- INSTRUCTIONS TO FOLLOW
Count the lines below that hold "values". Give the number without comment.

Content starts

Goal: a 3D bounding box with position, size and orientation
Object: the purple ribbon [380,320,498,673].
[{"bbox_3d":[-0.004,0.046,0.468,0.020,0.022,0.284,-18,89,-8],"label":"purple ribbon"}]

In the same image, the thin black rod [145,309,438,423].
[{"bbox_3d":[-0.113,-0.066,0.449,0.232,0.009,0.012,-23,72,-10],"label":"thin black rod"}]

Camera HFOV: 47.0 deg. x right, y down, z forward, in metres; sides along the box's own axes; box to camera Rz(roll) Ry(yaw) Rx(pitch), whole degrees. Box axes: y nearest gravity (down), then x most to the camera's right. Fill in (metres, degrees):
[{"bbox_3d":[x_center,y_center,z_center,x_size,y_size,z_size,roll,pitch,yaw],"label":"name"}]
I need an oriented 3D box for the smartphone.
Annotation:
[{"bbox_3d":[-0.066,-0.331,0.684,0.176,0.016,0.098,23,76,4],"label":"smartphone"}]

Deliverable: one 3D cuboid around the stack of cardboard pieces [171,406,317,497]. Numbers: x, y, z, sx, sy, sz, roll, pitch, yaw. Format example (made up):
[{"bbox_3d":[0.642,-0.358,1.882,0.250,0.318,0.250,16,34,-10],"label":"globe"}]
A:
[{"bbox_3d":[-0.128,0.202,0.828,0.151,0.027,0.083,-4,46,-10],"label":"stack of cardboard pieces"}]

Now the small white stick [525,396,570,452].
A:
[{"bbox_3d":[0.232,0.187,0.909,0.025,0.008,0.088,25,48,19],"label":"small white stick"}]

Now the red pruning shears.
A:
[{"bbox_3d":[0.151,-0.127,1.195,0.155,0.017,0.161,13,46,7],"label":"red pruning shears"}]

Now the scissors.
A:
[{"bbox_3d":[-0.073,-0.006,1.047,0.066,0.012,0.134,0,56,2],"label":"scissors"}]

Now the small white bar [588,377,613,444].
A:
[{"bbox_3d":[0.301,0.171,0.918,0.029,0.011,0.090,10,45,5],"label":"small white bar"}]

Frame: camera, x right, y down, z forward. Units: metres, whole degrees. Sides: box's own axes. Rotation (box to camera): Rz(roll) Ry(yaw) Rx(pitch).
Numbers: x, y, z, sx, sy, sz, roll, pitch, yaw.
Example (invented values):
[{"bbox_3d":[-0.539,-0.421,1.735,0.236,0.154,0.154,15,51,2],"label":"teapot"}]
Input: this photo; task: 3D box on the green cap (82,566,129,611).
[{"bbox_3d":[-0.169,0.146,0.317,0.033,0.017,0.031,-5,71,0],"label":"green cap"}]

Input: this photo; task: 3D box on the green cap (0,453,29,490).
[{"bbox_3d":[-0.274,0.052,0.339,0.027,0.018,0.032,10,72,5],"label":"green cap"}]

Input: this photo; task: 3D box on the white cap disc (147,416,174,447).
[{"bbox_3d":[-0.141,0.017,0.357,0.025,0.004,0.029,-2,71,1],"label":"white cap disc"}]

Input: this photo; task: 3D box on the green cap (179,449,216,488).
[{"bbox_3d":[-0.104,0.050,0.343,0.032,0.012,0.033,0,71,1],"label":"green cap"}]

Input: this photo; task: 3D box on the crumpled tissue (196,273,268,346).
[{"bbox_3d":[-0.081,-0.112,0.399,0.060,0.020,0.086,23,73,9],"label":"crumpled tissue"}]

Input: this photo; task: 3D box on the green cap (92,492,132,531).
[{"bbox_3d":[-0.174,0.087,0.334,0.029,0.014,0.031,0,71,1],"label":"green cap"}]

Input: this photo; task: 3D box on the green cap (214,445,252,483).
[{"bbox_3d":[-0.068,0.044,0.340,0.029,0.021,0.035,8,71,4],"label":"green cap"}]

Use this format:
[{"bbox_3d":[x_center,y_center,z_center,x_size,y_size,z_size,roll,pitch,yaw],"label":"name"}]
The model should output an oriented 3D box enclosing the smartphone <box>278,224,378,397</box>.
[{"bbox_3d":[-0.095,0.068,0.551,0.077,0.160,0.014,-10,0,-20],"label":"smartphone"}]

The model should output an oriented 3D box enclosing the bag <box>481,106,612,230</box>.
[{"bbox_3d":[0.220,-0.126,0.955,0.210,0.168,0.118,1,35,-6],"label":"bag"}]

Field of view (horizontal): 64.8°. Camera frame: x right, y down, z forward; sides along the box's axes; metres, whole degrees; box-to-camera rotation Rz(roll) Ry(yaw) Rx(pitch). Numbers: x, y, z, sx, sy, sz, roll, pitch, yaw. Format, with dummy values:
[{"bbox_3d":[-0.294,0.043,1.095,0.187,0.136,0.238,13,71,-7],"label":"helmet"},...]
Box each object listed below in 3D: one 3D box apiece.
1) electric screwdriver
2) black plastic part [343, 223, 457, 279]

Content ends

- SOLUTION TO THE EXERCISE
2